« The Brown Sisters » de Nicholas Nixon ( depuis 1975 …)

Nicholas Nixon entame en Juillet 1975 une série de portraits dans lesquels figurent sa femme et ses trois sœurs. Un par an, invariablement. Plus d’une quarantaine au total. Le succès est immense, le Moma se porte acquéreur de plusieurs tirages et les expositions se succèdent sur tous les continents.

Les raisons de ce succès tiennent tout d’abord à la qualité du travail de « Nick » Nixon. Né en 1947 et professeur au prestigieux Massachussets College of Art de Boston, il est réputé pour la précision de son travail, la rigueur avec laquelle il traite ses sujets, qu’il s’agisse de sites urbains (Boston, New-York), d’enfants sourds-muets, de vieillards dans un hospice ou de malades du sida. Pas de pathos, pas d’emphase, la neutralité en toute circonstance.

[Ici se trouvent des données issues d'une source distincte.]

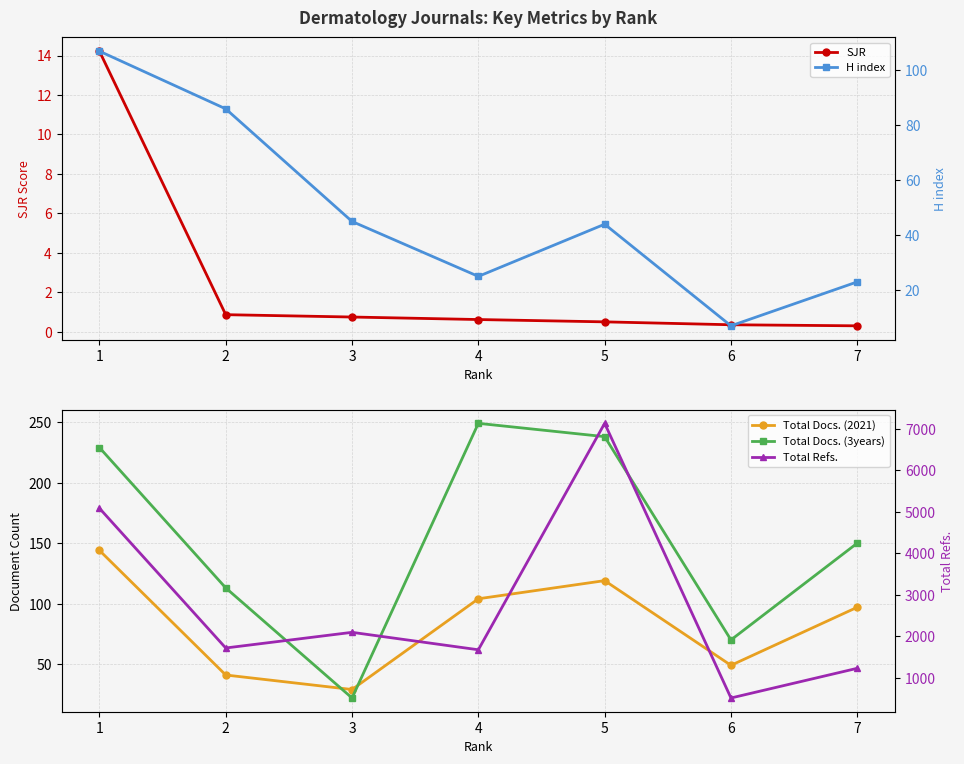

Is it true that Total Docs. (3years) equals 48.3 at 7?

False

Si l’on est subjugué par la série des « Brown Sisters », c’est également pour le fabuleux voyage dans le temps qu’elle propose. Les quatre sœurs sont toujours photographiées dans le même ordre, avec de gauche à droite, Heather (la cadette), Mimi (la benjamine), Bebe (l’épouse de Nixon et l’aînée de la sororie) et Laurie. Nixon travaille toujours avec une chambre photographique dans un format de 8 x 10 pouces, ce qui lui permet d’obtenir ces tirages « noir et blanc » soignés, avec des nuances de gris sophistiquées. La séance annuelle se tient le plus souvent en extérieur, pas toujours à la même saison si l’on se réfère aux tenues portées par les quatre sœurs.

Cette cohérence nous permet de nous concentrer sur les changements apportés par le temps, qu’ils soient observables ou que nous les devinions. Les silhouettes s’arrondissent, les traits se durcissent ou s’empâtent, des lunettes apparaissent, les coupes de cheveux et les vêtements suivent la mode ou l’humeur de chacune. Un regard se crispe et nous imaginons des tensions, un problème de santé. Que les étreintes se fassent plus distantes ou que la jonction des mains ou des épaules disparaisse et nous redoutons aussitôt l’éloignement. Une famille comme les autres … Les «Brown Sisters » nous deviennent alors étonnamment proches.

PS : je viens de terminer un excellent roman d’Hélène Gestner, «Eux sur la photo» (2011), une réflexion passionnante sur la mémoire familiale que fixent les photos. Des photos qui constituent, pour elle, la « grammaire » de l’enfance et de la famille, avec les étapes et les figures. Une grammaire que la série des « Brown Sisters » a conjugué aux temps de la vie d’une famille.